Upload 61 files

cd0f1dd verified about 1 month ago

4.81 kB

license: mit
language:
  - en
library_name: coreml
pipeline_tag: text-to-speech
tags:
  - coreml
  - tts
  - kokoro
  - apple-silicon
  - ane
  - on-device

Kokoro 82M — laishere CoreML port (7-stage, ANE-optimized)

CoreML conversion of hexgrad/Kokoro-82M split into a 7-stage chain for Apple Neural Engine residency, originally produced by @laishere (MIT). Repackaged here for use with FluidAudio.

What's in this repo

Both .mlpackage (source) and .mlmodelc (compiled, runtime-ready) formats ship in this repo. Loaders that auto-compile (e.g. xcrun coremlcompiler, MLModel.compileModel(at:)) can use the .mlpackage; FluidAudio loads the .mlmodelc directly to skip Apple's first-run compile step.

Stage	`.mlpackage`	`.mlmodelc`	Format	Compute target
`KokoroAlbert`	5.6 MB	5.6 MB	fp16 + int8 palettization	CPU + ANE
`KokoroPostAlbert`	13 MB	13 MB	fp16 + int8 palettization	CPU + ANE
`KokoroAlignment`	20 KB	32 KB	fp16 + int8 palettization	CPU + ANE
`KokoroProsody`	8.1 MB	8.2 MB	fp32	CPU + GPU
`KokoroNoise`	4.4 MB	4.5 MB	fp32	CPU + GPU
`KokoroVocoder`	47 MB	47 MB	fp16 + int8 palettization	CPU + ANE
`KokoroTail`	92 KB	100 KB	fp32 (iSTFT)	CPU + GPU

Plus auxiliary files:

File	Description	Size
`vocab.json`	114 IPA → token IDs	1.4 KB
`af_heart.bin`	flat fp32 `[510, 256]` voice pack	512 KB

Total: ~157 MB with both formats (~78 MB if you keep only .mlmodelc, vs the original ~330 MB PyTorch weights).

Pipeline

text → G2P (out-of-tree, e.g. FluidAudio's BART G2P)
     → IPA tokens [BOS, ..., EOS]   (max 512)
     → Albert        →  hidden states
     → PostAlbert    →  text features
     → Alignment     →  T_a frames (dynamic)
     → Prosody       →  pitch + duration
     → Noise         →  noise embeddings  (fp16→fp32 boundary)
     → Vocoder       →  x_pre features    (discard `anchor` output)
     → Tail (iSTFT)  →  24 kHz waveform

Voice pack is indexed by row = clamp(T_enc - 1, 0, 509); columns [0:128] = timbre, [128:256] = style_s.
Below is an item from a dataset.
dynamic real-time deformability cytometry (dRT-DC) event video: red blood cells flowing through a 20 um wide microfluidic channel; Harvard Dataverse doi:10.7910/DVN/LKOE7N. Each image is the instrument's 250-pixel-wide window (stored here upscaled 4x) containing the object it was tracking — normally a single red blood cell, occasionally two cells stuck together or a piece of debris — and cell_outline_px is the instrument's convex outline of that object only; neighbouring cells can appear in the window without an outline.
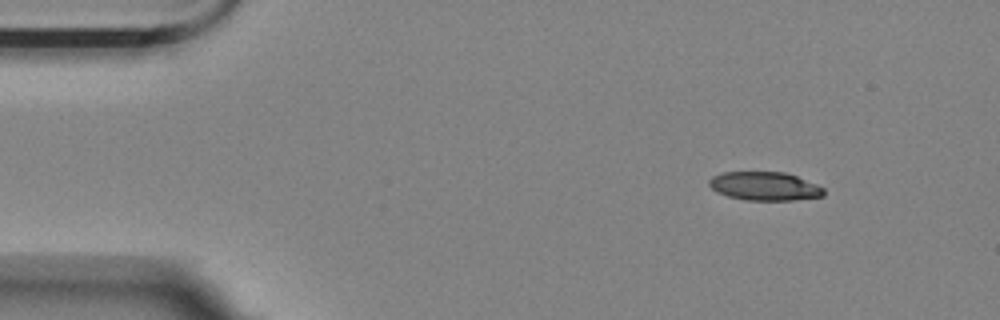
{"species": "Egyptian fruit bat (a non-hibernating species)", "species_latin": "Rousettus aegyptiacus", "temperature_condition": "room temperature", "stored_images_in_passage": 4, "camera_frame_rate_fps": 3000, "um_per_image_px": 0.085, "animal": {"sex": "female"}, "frame": {"image": 1, "passage_image": 1, "time_ms": 0.0, "image_size_px": [1000, 320], "cell_outline_px": [[824, 196], [796, 200], [744, 200], [728, 196], [716, 192], [708, 184], [708, 180], [712, 176], [724, 172], [784, 172], [796, 176], [816, 184], [824, 188]], "centroid_in_image_um": [64.98, 15.83], "position_along_channel_um": 20.0, "area_um2": 19.13}}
Performance (Apple M2, 8-core)

Stage	Steady-state
Albert	7-10 ms
PostAlbert	4-5 ms
Alignment	1-2 ms
Prosody	30-200 ms
Noise	70-150 ms
Vocoder	75-125 ms
Tail	6-22 ms

Cold model load (first run, anecompilerservice compilation): ~20 s. Warm load: ~300 ms. Steady-state RTFx: 3-11× depending on phrase length.

Usage with FluidAudio

swift run fluidaudiocli tts "Hello world" \
    --backend kokoro-lai \
    --output hello.wav \
    --metrics metrics.json

import FluidAudio

let manager = KokoroLaiManager()
try await manager.initialize()
let wav = try await manager.synthesize(text: "Hello world")
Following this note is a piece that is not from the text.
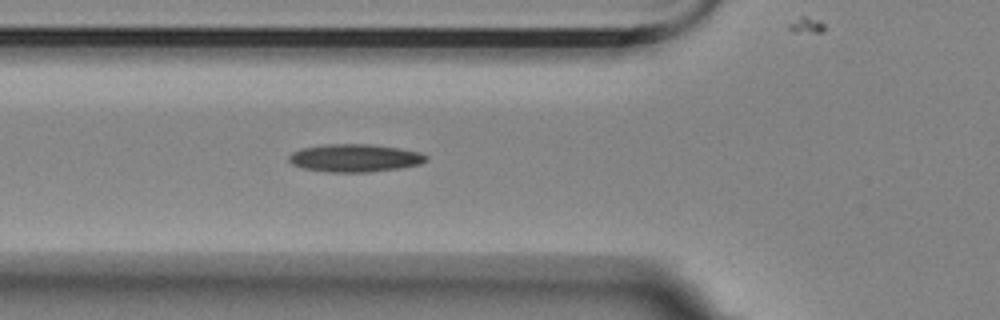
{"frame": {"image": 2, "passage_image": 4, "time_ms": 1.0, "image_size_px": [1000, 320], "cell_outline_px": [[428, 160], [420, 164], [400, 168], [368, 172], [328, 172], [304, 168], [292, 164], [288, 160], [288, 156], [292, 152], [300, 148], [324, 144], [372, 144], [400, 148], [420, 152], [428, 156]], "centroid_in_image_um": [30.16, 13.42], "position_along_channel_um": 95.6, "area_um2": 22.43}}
FluidAudio downloads this repo automatically into ~/.cache/fluidaudio/Models/kokoro-laishere/ on first use.

Conversion

Built with mobius/models/tts/kokoro/laishere-coreml (PyTorch 2.11 + coremltools 9.0). Reproduce:

cd mobius/models/tts/kokoro/laishere-coreml
uv sync
uv pip install --reinstall coremltools==9.0    # workaround sdist fallback
uv run python convert-coreml.py --output-dir build/laishere-kokoro
uv run python dump-benchmark-data.py --output-dir build/laishere-kokoro
for mlp in build/laishere-kokoro/Kokoro*.mlpackage; do
    xcrun coremlcompiler compile "$mlp" build/laishere-kokoro-compiled/
done

Parity vs PyTorch reference: waveform corr ≥ 0.80, mel-spectrogram corr ≥ 0.99 (verified by compare-models.py).

Voices

This release ships only af_heart (American Female, "Heart"). Additional voices from hexgrad/Kokoro-82M can be re-exported by editing dump-benchmark-data.py's VOICE constant and copying the resulting <voice>.bin here.

License

MIT — inherited from upstream:

Model weights: hexgrad/Kokoro-82M (Apache 2.0)
CoreML conversion code + 7-stage architecture: laishere/kokoro-coreml (MIT, Lai Yongkang 2025)
Repackaging: FluidInference (MIT)

See LICENSE for the upstream MIT text.

Citation

@misc{kokoro-laishere-coreml,
    title  = {Kokoro 82M — 7-stage CoreML conversion for Apple Neural Engine},
    author = {Lai, Yongkang and FluidInference},
    year   = {2025},
    url    = {https://huggingface.co/FluidInference/kokoro-laishere-coreml}
}